Start ‘em, sit ‘em: Week 1 wide receivers

Some players seem primed for a great week… and some not so much. Check if your wide receivers should start or sit.


You know what’s harsh? When you draft exactly the wide receivers your preseason research said you should and then we tell you to sit them in Week 1. But we’re going to do it anyway, along with recommending some players with an ADP of WR11 and higher to replace them with. (We shouldn’t have to tell you to play the top ten… except for a couple you’ll find below.)

START THIS GUY: Larry Fitzgerald, Arizona (at Detroit)

When a teammate announces his goal is to finish the season with 1,000 yards receiving and another 1,000 yards rushing, defenses tend to focus on him. A healthy John Brown will draw even more defensive traffic away as the old man of the receiving group runs relatively free in a potential shootout in Detroit.

Arizona believes last year’s diminished passing game was a fluke and that 2017 will be much better. Fitzgerald helps prove their case with seven receptions, 101 yards, and a touchdown.

SIT THIS GUY: Dez Bryant, Dallas (vs. New York Giants)

RAW DATA>
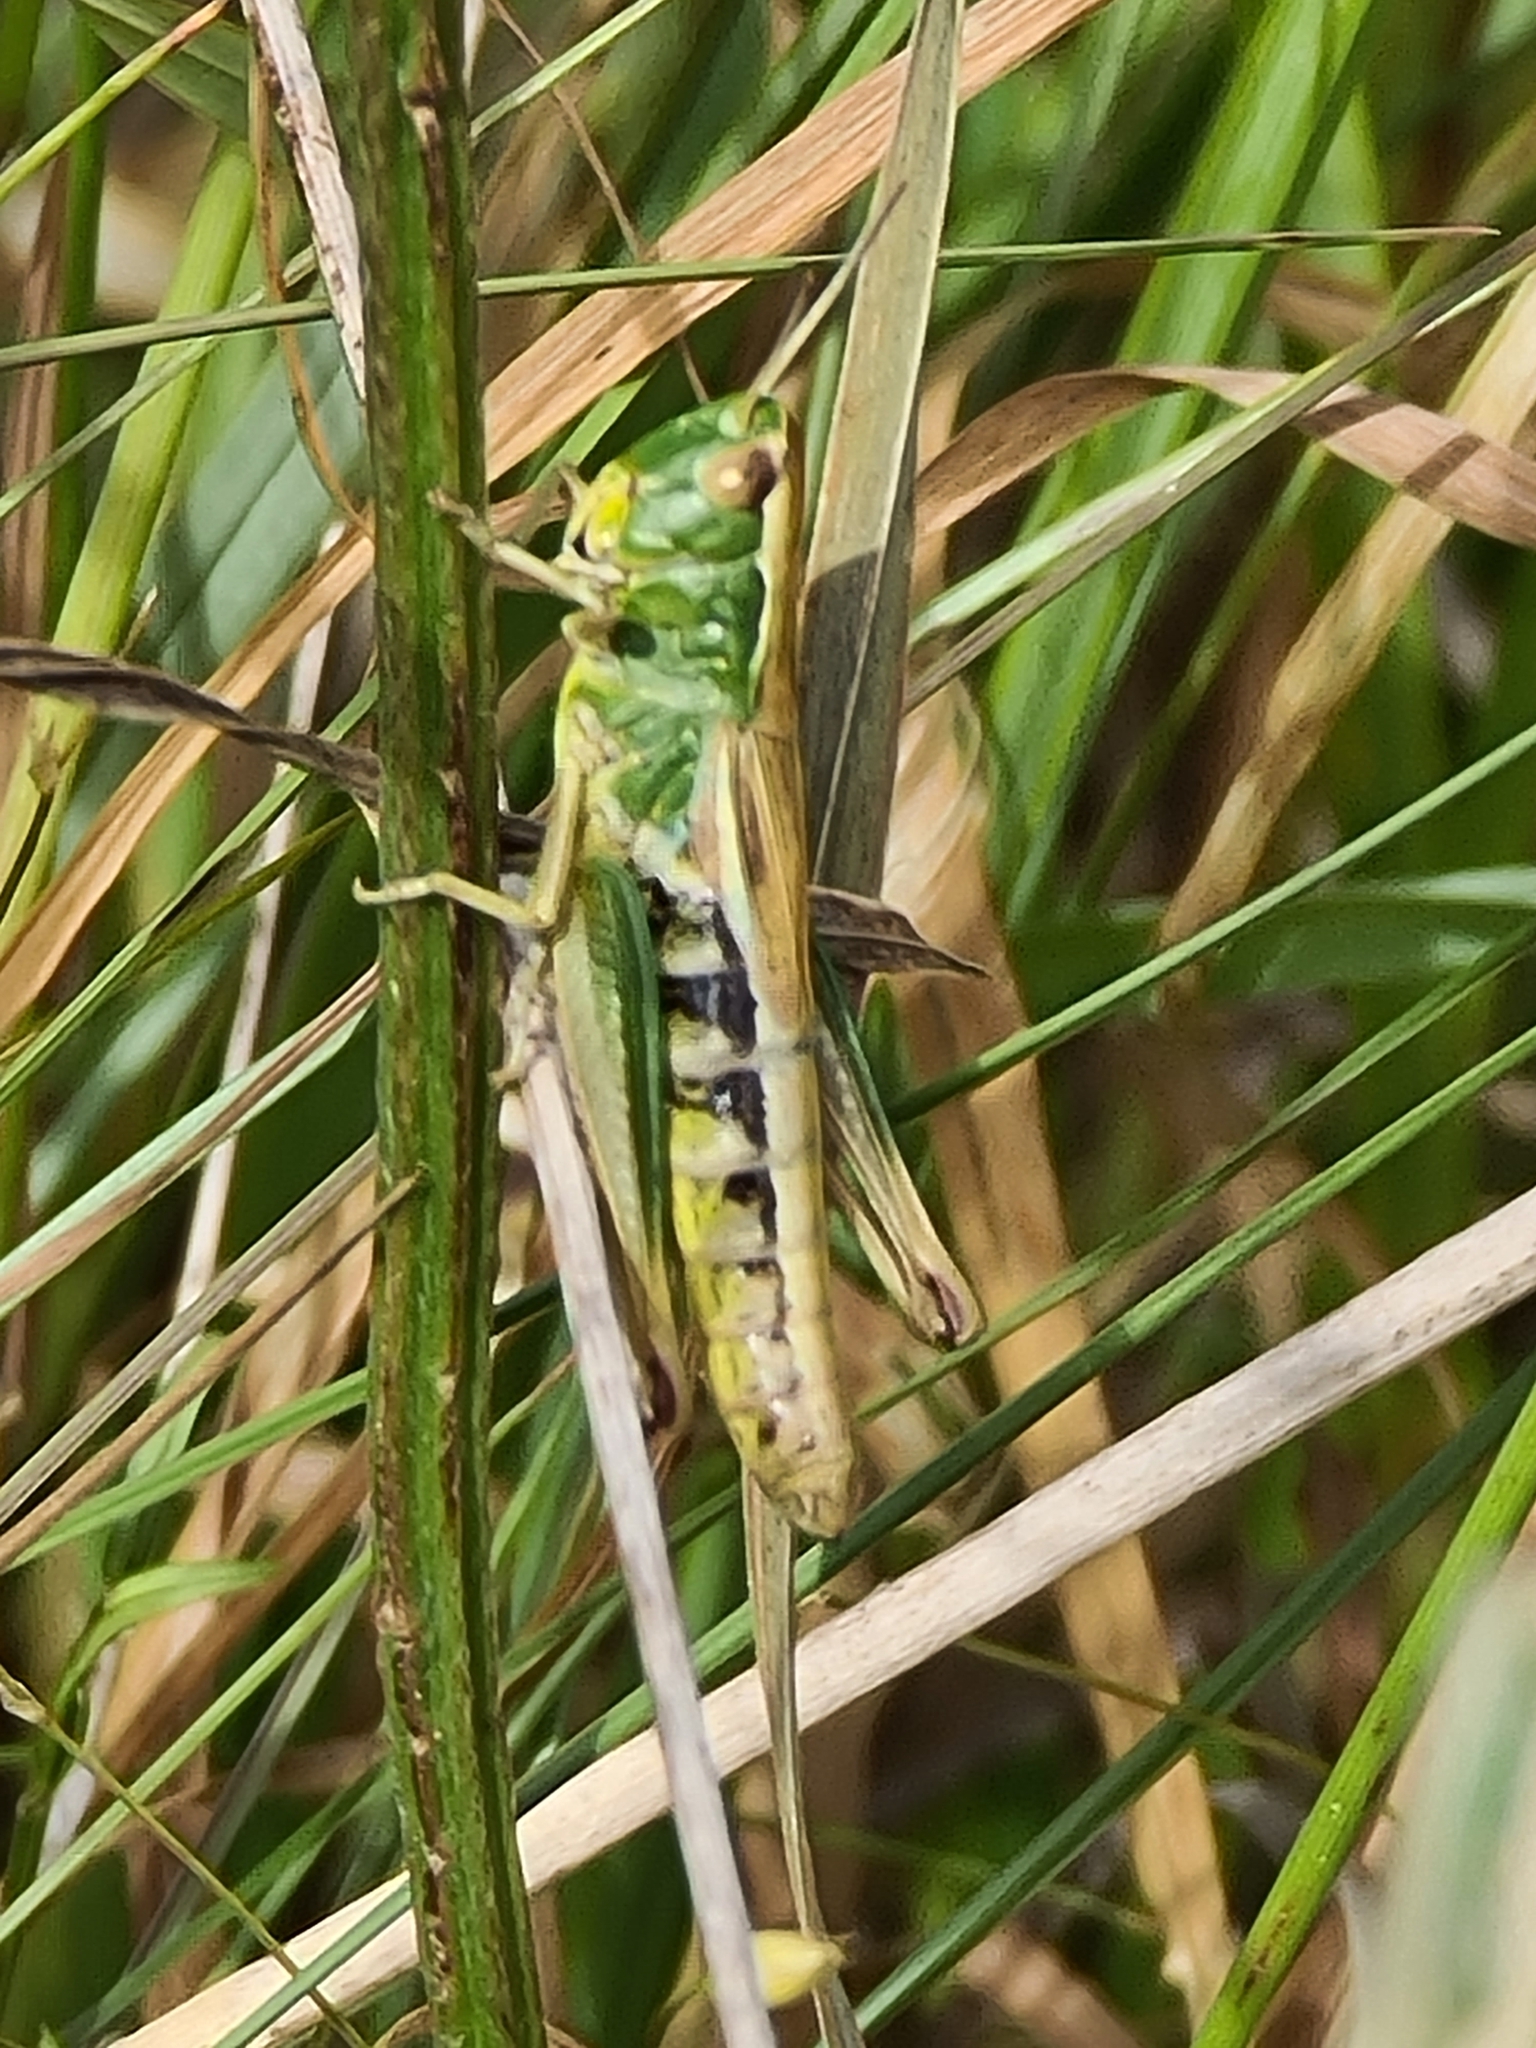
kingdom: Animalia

WORK INSTRUCTIONS>
1. Reproduce the Week 1 wide receivers article from "Arizona believes last" up to and including "New York Giants)".
2. Using the Week 1 wide receivers article, state whether each statement agrees with it, answering yes or no and quoting the deciding words: (a) The article recommends starting Larry Fitzgerald. (b) Arizona plays Detroit at home in Week 1. (c) The article projects two touchdowns for Fitzgerald.

SOLUTIONS TO THE TASKS>
1.
Arizona believes last year’s diminished passing game was a fluke and that 2017 will be much better. Fitzgerald helps prove their case with seven receptions, 101 yards, and a touchdown.

SIT THIS GUY: Dez Bryant, Dallas (vs. New York Giants)

2.
(a) Yes: "START THIS GUY: Larry Fitzgerald, Arizona (at Detroit)"
(b) No: "a potential shootout in Detroit"
(c) No: "seven receptions, 101 yards, and a touchdown"